For downstream steps you will need a genome file, genome file is a tab delimited file with chromosome names and their respective sizes. If you don’t already have a genome file follow these steps:
Generate an index file for your reference, a reference file with only the main chromosomes should be used (e.g. without alternative or unplaced chromosomes).
samtools faidx <ref.fasta>
samtools faidx hg38.fasta
Faidx will index the ref file and create <ref.fasta>.fai on the reference directory.
Use the index file to generate the genome file by printing the first two columns into a new file.

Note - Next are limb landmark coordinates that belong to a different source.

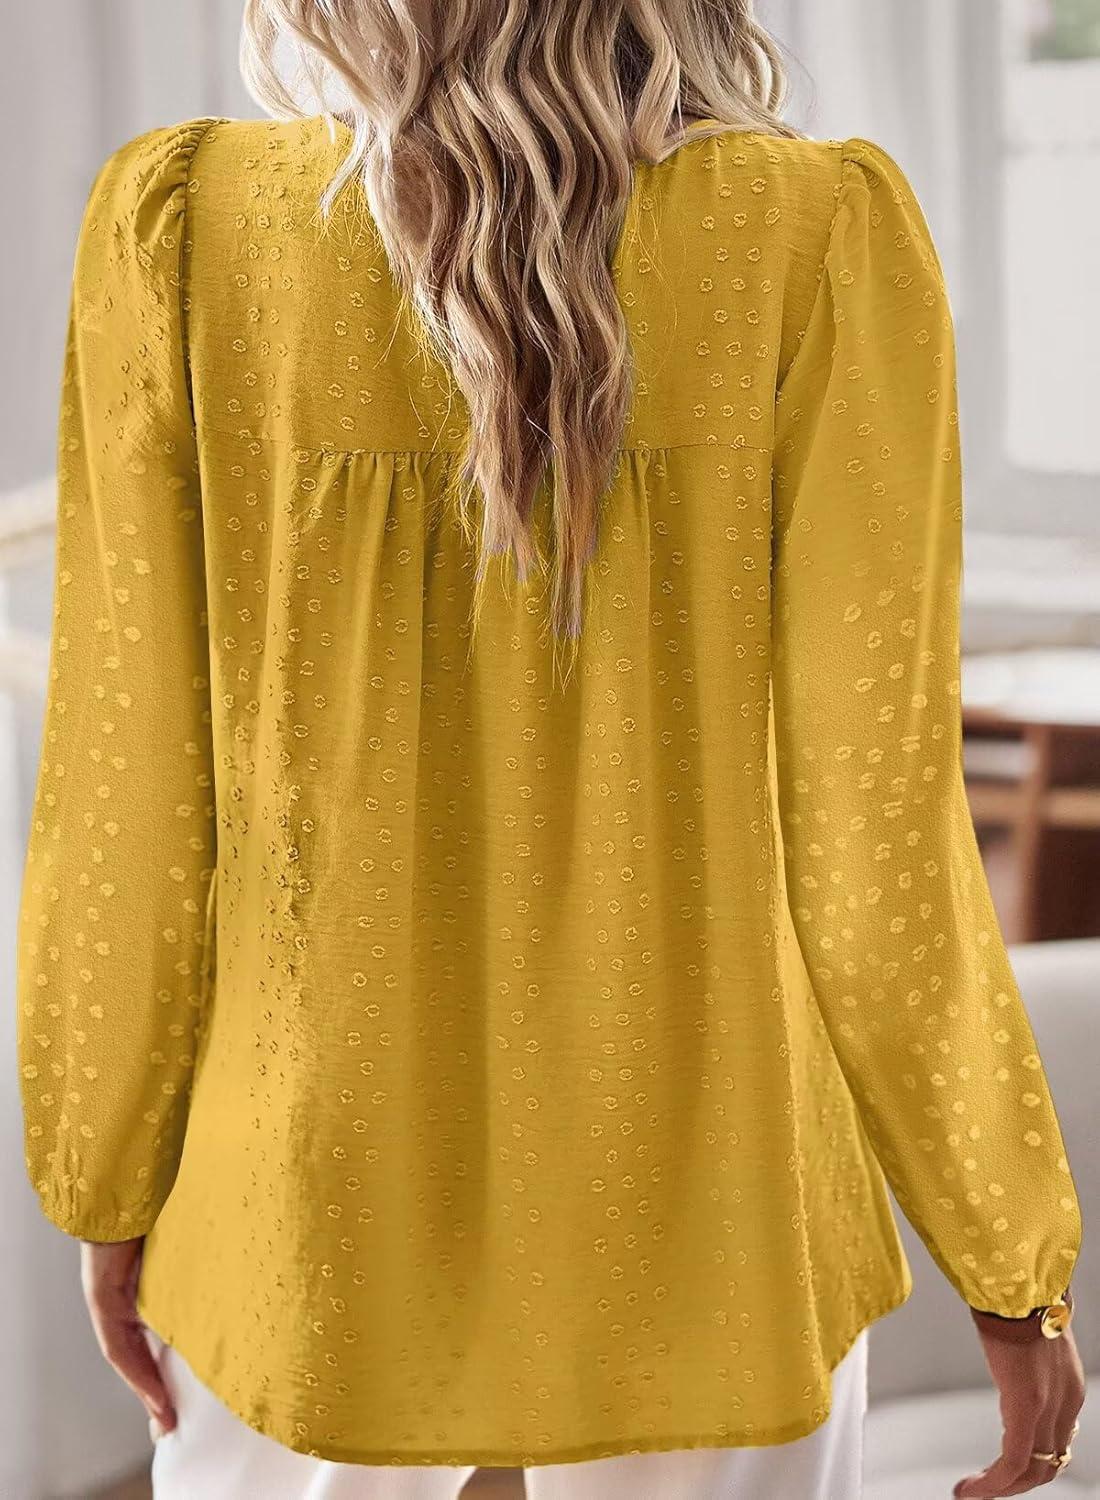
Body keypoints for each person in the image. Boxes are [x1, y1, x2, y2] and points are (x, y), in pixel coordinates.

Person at [15, 2, 1085, 1497]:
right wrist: (1010, 1264)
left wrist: (110, 1180)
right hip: (721, 1206)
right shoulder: (816, 233)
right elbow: (877, 835)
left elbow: (129, 800)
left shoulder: (188, 231)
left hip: (301, 1203)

cut -f1,2 <ref.fasta.fai> > <ref.genome>
cut -f1,2 hg38.fasta.fai > hg38.genome
In line with the 4DN project guidelines and from our own experience optimal alignment results are obtained with Burrows-Wheeler Aligner (bwa). Prior to alignment, generate a bwa index file for the chosen reference.
bwa index <ref.fasta>
bwa index hg38.fasta
No need to specify an output path, the bwa index files are automatically generated at the reference directory. Please note that this step is time consuming, however you need to run it only once for a reference.
To avoid memory issues, some of the steps require writing temporary files into a temp folder, please generate a temp folder and remember its full path. Temp files may take up to x3 of the space that the fastq.gz files are taking, that is, if the total volume of the fastq files is 5Gb, make sure that the temp folder can store at least 15Gb.
In this example the folder temp will be generated on a mounted volume called ebs on a user account ubuntu.